Black box, grey box, white box: which to choose and why
When you commission a pentest, you'll be asked what level of information you want to provide to the tester. This choice (black box, grey box, or white box) determines what the engagement can cover, at what depth, and what type of risk it will simulate. There is no universal right answer.
Black box: the exposed surface seen from outside
In black box, the tester receives nothing beyond the target URL or IP address. No account, no documentation, no information about the stack or the organisation. They start with the same starting point as an external attacker who knows nothing about you.
The advantage: it's the closest scenario to an opportunistic external attack: someone who targets your domain because they found it on the internet. The vulnerabilities that surface are those exploitable by anyone, with no prior knowledge.
The limitation: on a short engagement, a large share of the time goes into reconnaissance: mapping endpoints, understanding the architecture, identifying attack surfaces.
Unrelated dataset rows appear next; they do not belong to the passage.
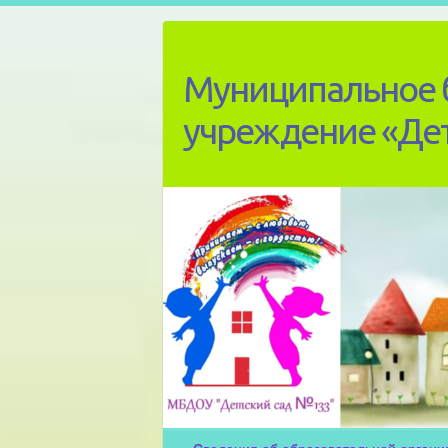
Skip
to
content
Муниципальное 
учреждение «Де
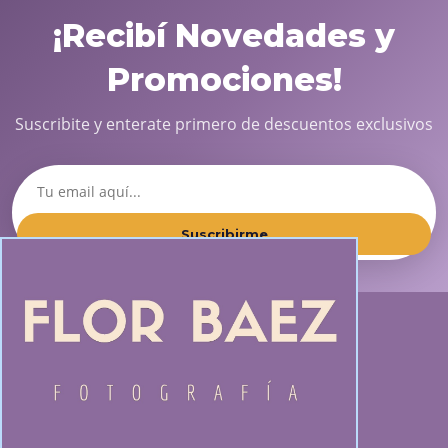
¡Recibí Novedades y
Promociones!
Suscribite y enterate primero de descuentos exclusivos
Suscribirme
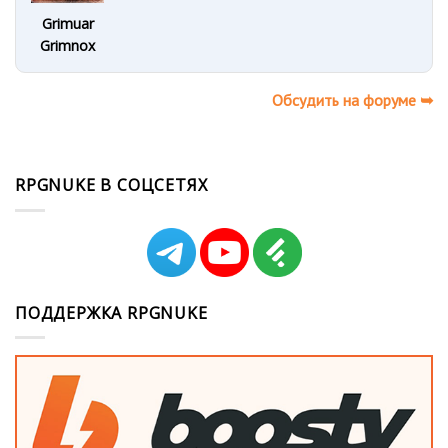
Grimuar
Grimnox
Обсудить на форуме ➥
RPGNUKE В СОЦСЕТЯХ
ПОДДЕРЖКА RPGNUKE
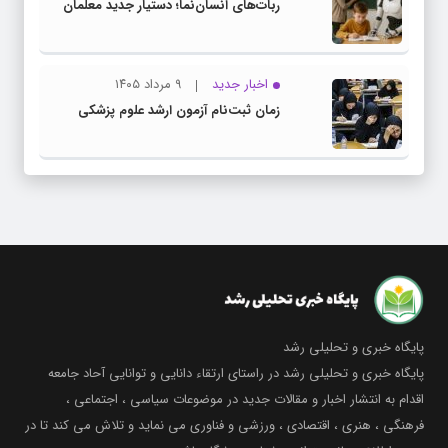
ربات‌های انسان‌نما؛ دستیار جدید معلمان
اخبار جدید
۹ مرداد ۱۴۰۵
زمان ثبت‌نام آزمون ارشد علوم پزشکی
پایگاه خبری و تحلیلی رشد
پایگاه خبری و تحلیلی رشد در راستای ارتقاء دانایی و توانایی آحاد جامعه
اقدام به انتشار اخبار و مقالات جدید در موضوعات سیاسی ، اجتماعی ،
فرهنگی ، هنری ، اقتصادی ، ورزشی و فناوری می نماید و تلاش می کند تا در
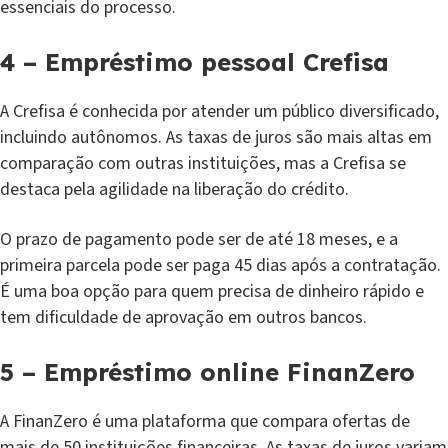
essenciais do processo.
4 – Empréstimo pessoal Crefisa
A Crefisa é conhecida por atender um público diversificado,
incluindo autônomos. As taxas de juros são mais altas em
comparação com outras instituições, mas a Crefisa se
destaca pela agilidade na liberação do crédito.
O prazo de pagamento pode ser de até 18 meses, e a
primeira parcela pode ser paga 45 dias após a contratação.
É uma boa opção para quem precisa de dinheiro rápido e
tem dificuldade de aprovação em outros bancos.
5 – Empréstimo online FinanZero
A FinanZero é uma plataforma que compara ofertas de
mais de 50 instituições financeiras. As taxas de juros variam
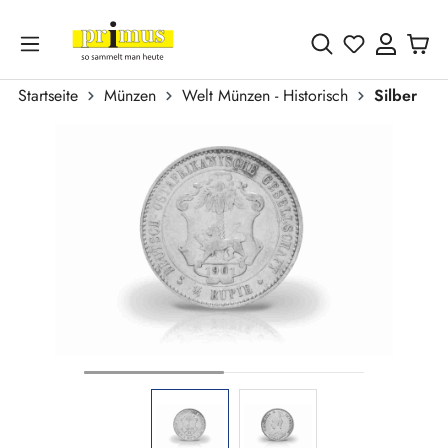
Zum Hauptinhalt springen
Du hast 0 
Startseite
Münzen
Welt Münzen - Historisch
Silber
Bildergalerie überspringen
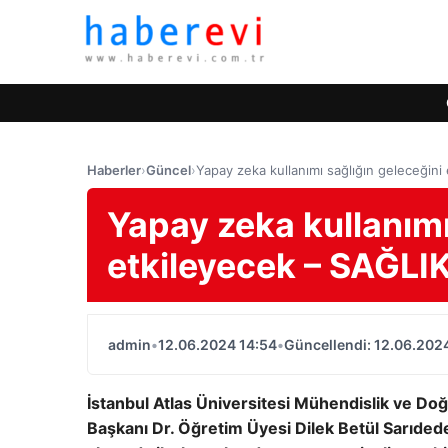
Haberler
›
Güncel
›
Yapay zeka kullanımı sağlığın geleceğini
Yapay zeka kullanımı
etkileyecek – SAĞLI
admin
•
12.06.2024 14:54
•
Güncellendi: 12.06.202
İstanbul Atlas Üniversitesi Mühendislik ve Doğ
Başkanı Dr. Öğretim Üyesi Dilek Betül Sarıded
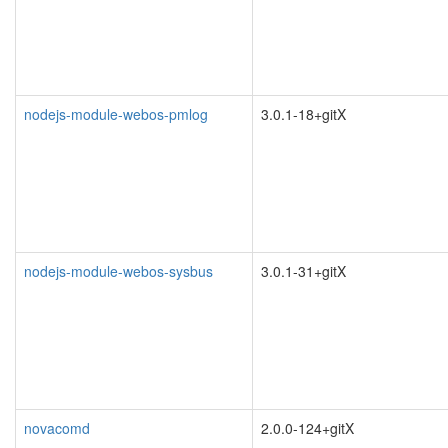
nodejs-module-webos-pmlog
3.0.1-18+gitX
nodejs-module-webos-sysbus
3.0.1-31+gitX
novacomd
2.0.0-124+gitX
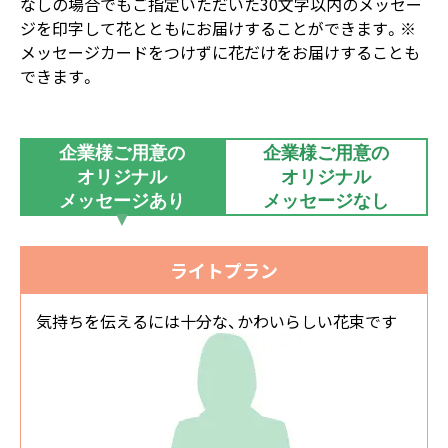
なしの場合でもご指定いただいた30文字以内のメッセー
ジを印字して花とともにお届けすることができます。※
メッセージカードをつけずに花だけをお届けすることも
できます。
企業様ご用意の
企業様ご用意の
オリジナル
オリジナル
メッセージあり
メッセージなし
ライトプラン
気持ちを伝えるには十分な、かわいらしい花束です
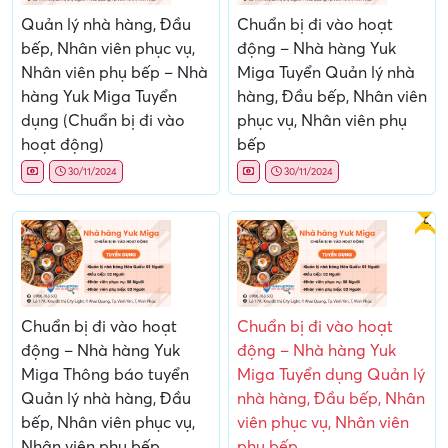
Quản lý nhà hàng, Đầu
Chuẩn bị đi vào hoạt
bếp, Nhân viên phục vụ,
động – Nhà hàng Yuk
Nhân viên phụ bếp – Nhà
Miga Tuyển Quản lý nhà
hàng Yuk Miga Tuyển
hàng, Đầu bếp, Nhân viên
dụng (Chuẩn bị đi vào
phục vụ, Nhân viên phụ
hoạt động)
bếp
30/11/2024
30/11/2024
Gấp
Chuẩn bị đi vào hoạt
Chuẩn bị đi vào hoạt
động – Nhà hàng Yuk
động – Nhà hàng Yuk
Miga Thông báo tuyển
Miga Tuyển dụng Quản lý
Quản lý nhà hàng, Đầu
nhà hàng, Đầu bếp, Nhân
bếp, Nhân viên phục vụ,
viên phục vụ, Nhân viên
Nhân viên phụ bếp
phụ bếp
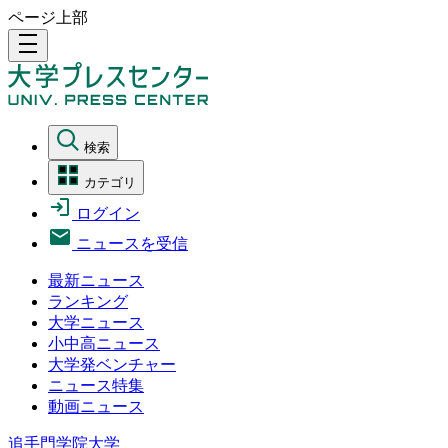
ページ上部
density_medium
検索
カテゴリ
ログイン
ニュースを受信
最新ニュース
ランキング
大学ニュース
小中高ニュース
大学発ベンチャー
ニュース特集
動画ニュース
追手門学院大学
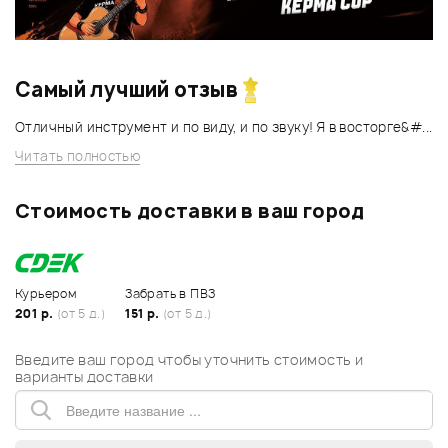
Самый лучший отзыв
Отличный инструмент и по виду, и по звуку! Я в восторге&#...
Читать полностью
Стоимость доставки в ваш город
Курьером
Забрать в ПВЗ
201 р.
(от 5 д.)
151 р.
(от 5 д.)
Введите ваш город чтобы уточнить стоимость и
варианты доставки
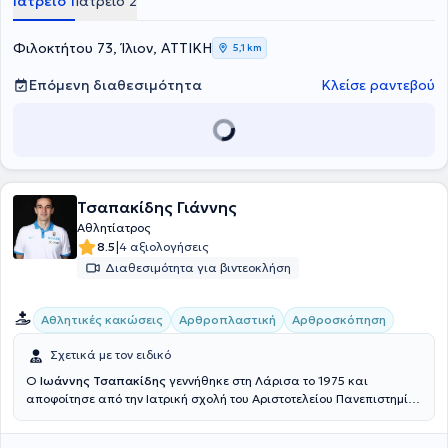
Ιατρείο 1
Ιατρείο 2
Νοσοκομείο Αθηνών "Ευαγγελισμός" και έχει αντιμετωπίσει
παθήσεις όπως οι αθλητικές κακώσεις, η ισχιαλγία, το κάταγμα, η
οσφυαλγία, η οστεοαρθρίτιδα, η οστεοσύνθεση, η σκολίωση και η
Φιλοκτήτου 73, Ίλιον, ΑΤΤΙΚΗ
5,1 km
σπονδυλική στένωση. Τέλος, ο γιατρός είναι μέλος του Ιατρικού
Συλλόγου Αθηνών, της Ελληνικής Εταιρείας Χειρουργικής
Επόμενη διαθεσιμότητα
Κλείσε ραντεβού
Ορθοπαιδικής & Τραυματιολογίας και του Ελληνικού Ιδρύματος
Οστεοπόρωσης.
Τσαπακίδης Γιάννης
Αθλητίατρος
|
8.5
4 αξιολογήσεις
Διαθεσιμότητα για βιντεοκλήση
Αθλητικές κακώσεις
Αρθροπλαστική
Αρθροσκόπηση
Σχετικά με τον ειδικό
O
Ιωάννης Τσαπακίδης
γεννήθηκε στη Λάρισα το 1975 και
αποφοίτησε από την Ιατρική σχολή του Αριστοτελείου Πανεπιστημίου
Θεσσαλονίκης το 2000.Ολοκλήρωσε την ειδικότητα του σαν
Ορθοπαιδικός στο Τζάνειο Γενικό Νοσοκομείο του Πειραιά,ενώ ένα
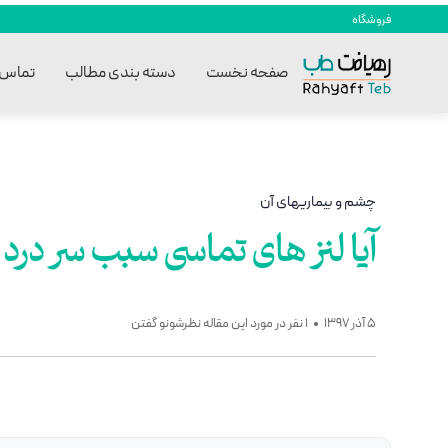
فروشگاه
صفحه نخست
دسته بندی مطالب
تماس ب
چشم و بیماریهای آن
آیا لنز های تماسی سبب سر درد
5 آذر 1397
1 نفر در مورد این مقاله نظرشونو گفتن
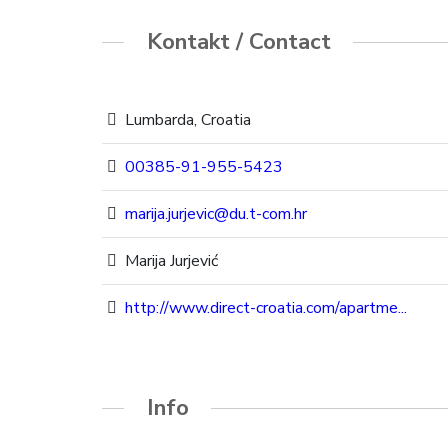
Kontakt / Contact
Lumbarda, Croatia
00385-91-955-5423
marija.jurjevic@du.t-com.hr
Marija Jurjević
http://www.direct-croatia.com/apartme...
Info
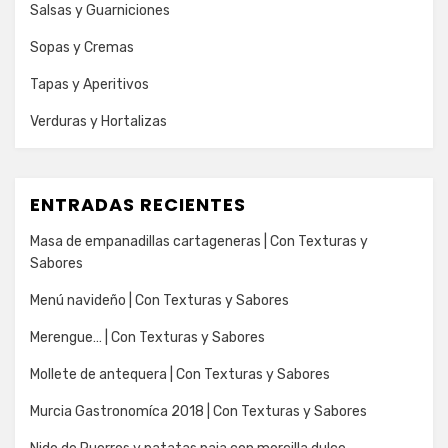
Salsas y Guarniciones
Sopas y Cremas
Tapas y Aperitivos
Verduras y Hortalizas
ENTRADAS RECIENTES
Masa de empanadillas cartageneras | Con Texturas y
Sabores
Menú navideño | Con Texturas y Sabores
Merengue… | Con Texturas y Sabores
Mollete de antequera | Con Texturas y Sabores
Murcia Gastronomíca 2018 | Con Texturas y Sabores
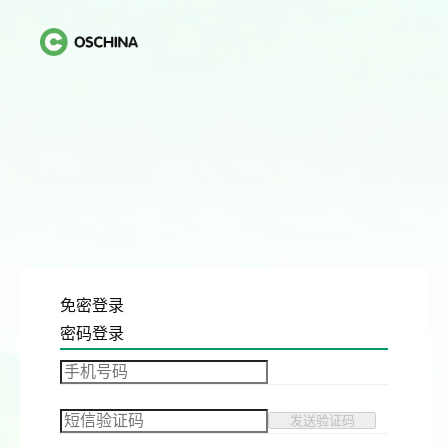
免密登录
密码登录
发送验证码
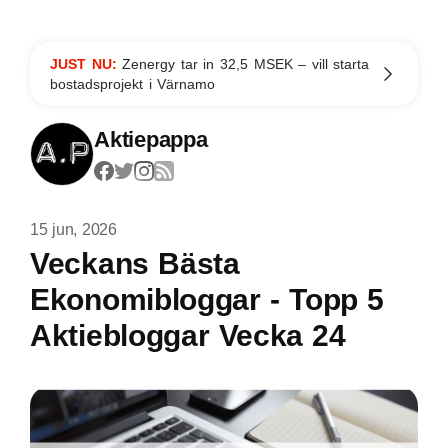
JUST NU:
Zenergy tar in 32,5 MSEK – vill starta
bostadsprojekt i Värnamo
Aktiepappa
15 jun, 2026
Veckans Bästa
Ekonomibloggar - Topp 5
Aktiebloggar Vecka 24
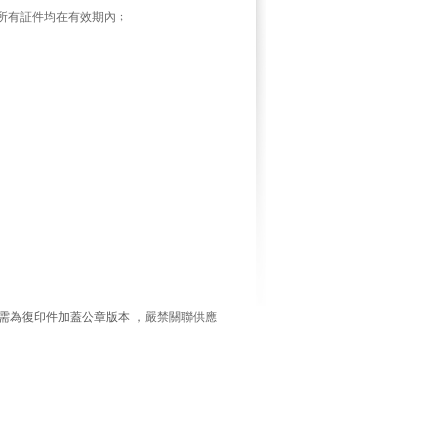
所有証件均在有效期內﹔
需為復印件加蓋公章版本
，嚴禁關聯供應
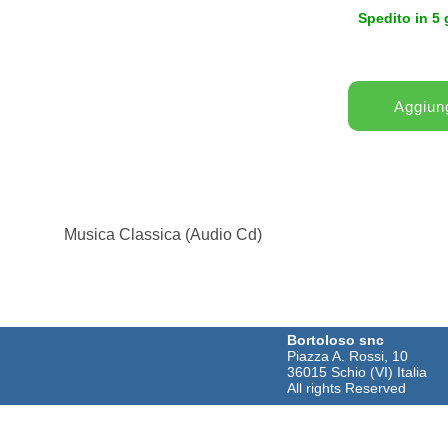
Spedito in 5 
Musica Classica (Audio Cd)
Bortoloso snc
Piazza A. Rossi, 10
36015 Schio (VI) Italia
All rights Reserved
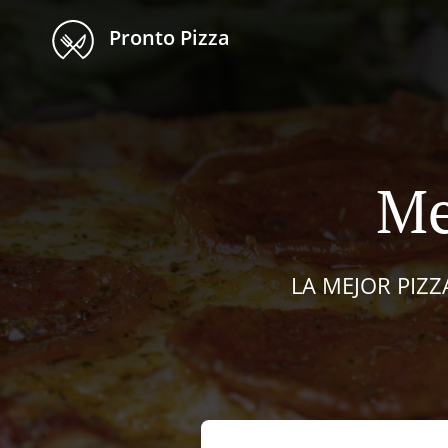
Pronto Pizza
Me
LA MEJOR PIZZ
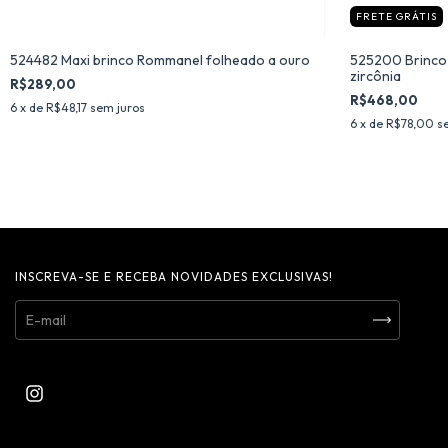
FRETE GRÁTIS
524482 Maxi brinco Rommanel folheado a ouro
525200 Brinco
zircônia
R$289,00
R$468,00
6
x de
R$48,17
sem juros
6
x de
R$78,00
s
INSCREVA-SE E RECEBA NOVIDADES EXCLUSIVAS!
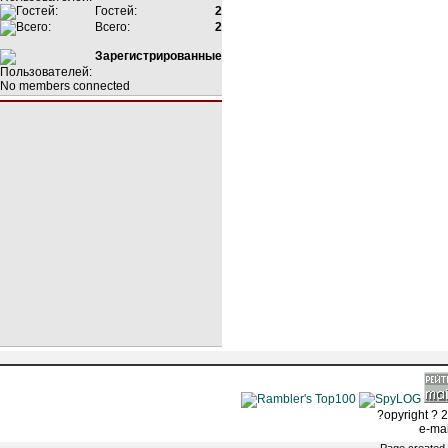
Гостей:
2
Всего:
2
Зарегистрированные
No members connected
?opyright ? 2
e-ma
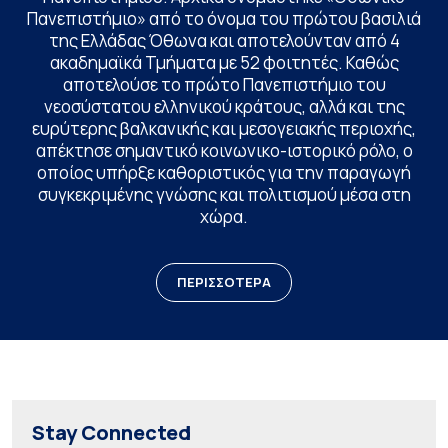
Πανεπιστήμιο» από το όνομα του πρώτου βασιλιά
της Ελλάδας Όθωνα και αποτελούνταν από 4
ακαδημαϊκά Τμήματα με 52 φοιτητές. Καθώς
αποτελούσε το πρώτο Πανεπιστήμιο του
νεοσύστατου ελληνικού κράτους, αλλά και της
ευρύτερης βαλκανικής και μεσογειακής περιοχής,
απέκτησε σημαντικό κοινωνικο-ιστορικό ρόλο, ο
οποίος υπήρξε καθοριστικός για την παραγωγή
συγκεκριμένης γνώσης και πολιτισμού μέσα στη
χώρα.
ΠΕΡΙΣΣΟΤΕΡΑ
Stay Connected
On a two-day pentest, that's potentially half a day spent understanding what you could have explained in 10 minutes.
Black box bottom line: relevant for testing your external exposure as an attacker would actually see it. Works best as a complement to a more comprehensive previous test, or on well-defined, restricted scopes.
Grey box: the most common approach
In grey box, the tester receives some information: a standard user account (sometimes multiple privilege levels), sometimes an overview of the technologies used or the general architecture. No code, no database, no server configurations.
It's the most common approach because it offers the best balance between realism and depth of coverage. It simulates an attacker who has done their research, or an employee, contractor, or legitimate user with bad intentions.
In practice, it's also the level that allows the most ground to be covered in limited time. It avoids the full reconnaissance phase while keeping a realistic attack perspective.
Grey box bottom line: the right default for a first pentest on an application. Covers maximum surface in minimum time, with a credible attack scenario.
White box: depth above all
In white box, the tester has access to everything: source code, technical documentation, architecture, sometimes direct access to configuration environments. The objective is no longer to simulate an external attacker: it's to analyse the security of the system in depth, from the inside.
White box allows finding vulnerabilities that dynamic tests would consistently miss: flawed authorisation logic in rarely executed code paths, hardcoded secrets in files rarely exposed externally, dependencies with critical CVEs in internal components not reachable from outside.
It takes longer, demands more, and requires trust in the confidentiality of shared information. It's also the only approach that allows a structured security code review.
White box bottom line: essential for critical applications, audits requested by investors or demanding clients, and code reviews. Reserve it for the most sensitive components if time is limited.
How to choose based on your situation
A simple heuristic: if this is the application's first pentest, start with grey box. If you already have a testing history and want to go deeper, consider white box on the most critical components. Black box makes sense as a complement, to validate your external exposure, but rarely as the primary approach on a short engagement.
Available time matters too. On a one-day engagement, black box will be low-yield. On a week or more, it becomes more relevant: the reconnaissance time pays off.
A well-covered grey box beats a black box that spends its day guessing your tech stack.
The choice of information level is not purely a technical decision, it's also a decision about what you want to learn from the engagement. Simulate the most realistic external attacker possible, or find the maximum number of vulnerabilities in the available time? Both objectives are legitimate. They simply call for different approaches.
Frequently asked questions
Black, grey or white box: what's the difference?
It's the level of information given to the tester: nothing in black box (just a URL or IP), partial access in grey box, and full visibility (accounts, documentation, sometimes the code) in white box.Which box should I choose?
Grey box is the most common compromise: it avoids wasting time on reconnaissance while staying realistic. White box maximises coverage; black box simulates an opportunistic external attack.Is black box more reliable?
It's the most realistic against an external attack, but on a short engagement much of the time goes into reconnaissance, at the expense of depth. For the same budget, grey box often finds more flaws.